В другие дни не выходило кормление близ ларьков и лотков – гамбургеры и хотдоги отчего-то исчезали с площади при метростанции. Даже продавщиц горячими пирожками и чебуреками словно ветром сдувало. В подземном переходе появлялись новые стеклянные будки с цветами. В других стеклянных ларьках выставляли напитки в ярких коробочках и баночках, всякие блестящие импортные вещицы, кошельки, зонты и батарейки, кожаную одежду. На витрины ставились бутылки, бутылки, бутылки – вино, водка, коньяк, виски, мартини, виски, водка, шампанское, вино, водка, вермут, шампанское, джин, вермут, водка, коньяк, виски, виски, водка, шампанское, вино, водка, водка, джин, вино, водка… Неустроеву из-за подобной резкой перемены рынка одно время пришлось снова стать в ряды нищих с протянутой рукой.
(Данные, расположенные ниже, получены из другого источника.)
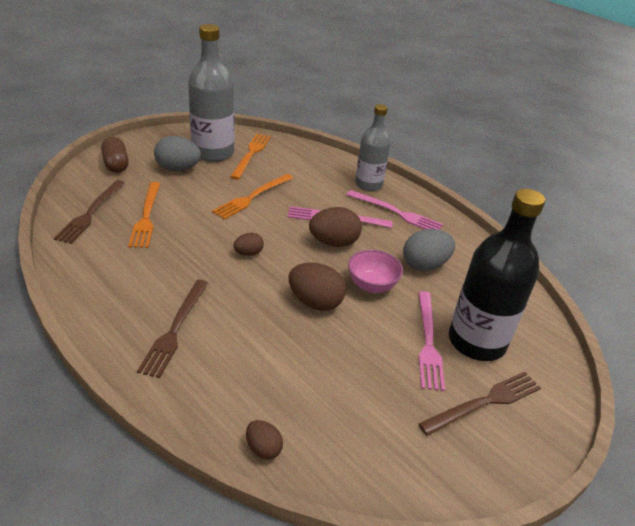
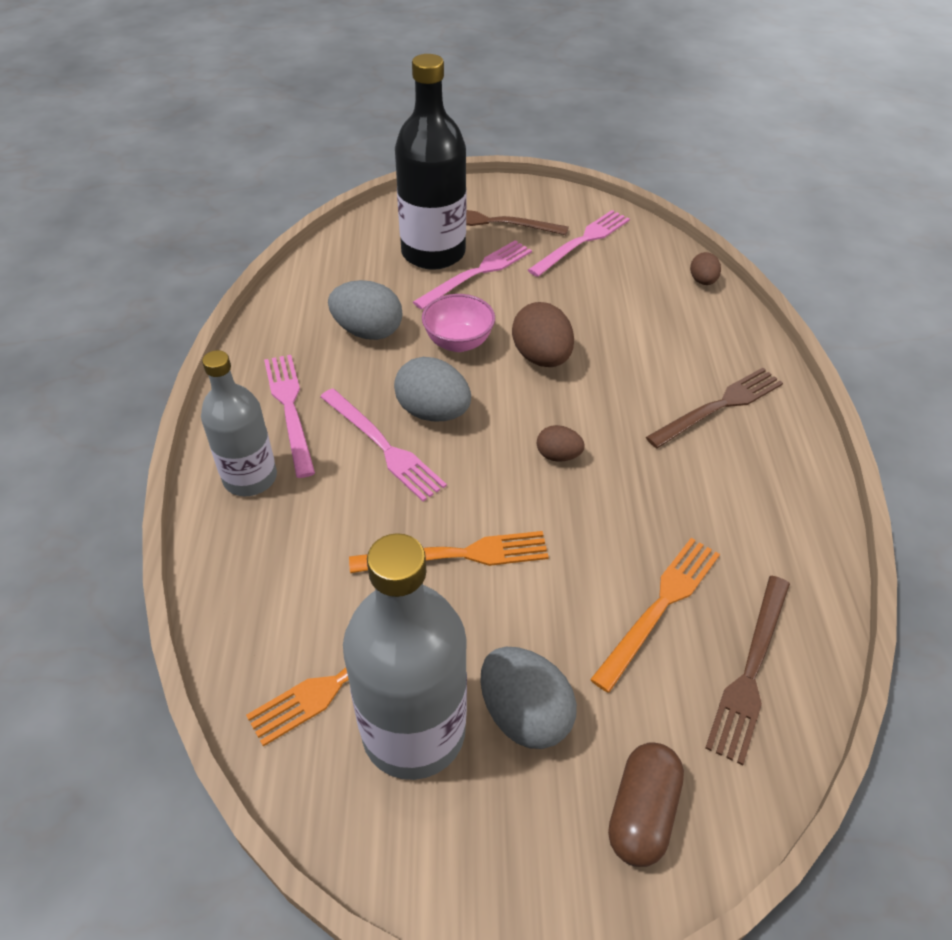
camera: 135 degrees left, 10 degrees up
(91, 213) = (750, 670): brown fork -> brown fork turned 150 degrees clockwise
(334, 243) = (433, 412): brown egg -> grey egg
(400, 428) = (582, 242): none -> pink fork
Хотя он давно уже прошел эту ступень и существовал на более низком, спокойном уровне. На таком, где можно без денег. Забыть о них, никогда не заходить в магазины. Нищему же с протянутой рукою что-нибудь да подавали, и деньги приходилось потом реализовывать. На это у Неустроева сил уже не оставалось. Он теперь хотел подойти к еде самым простым, прямым путем. Он смотрел на людей, которые проходили мимо или останавливались поблизости, попадая в поле зрения, как на существа совсем иного ряда бытия. И нищие с протянутой рукою, и другие, более обеспеченные нищие – с аккордеоном ли, со скрипкой или с каким-нибудь другим музыкальным инструментом, – и очень богатые нищие с разными уродствами, с какой-нибудь инвалидностью или владеющие маленькими детьми, на шею которых вешается картонка с надписью: “Хочу есть”, – эти нищие были связаны с деньгами и хотели денег, как и все остальные люди, мелькающие в глазах Неустроева. И все они не были спокойны – так, как был теперь спокоен он.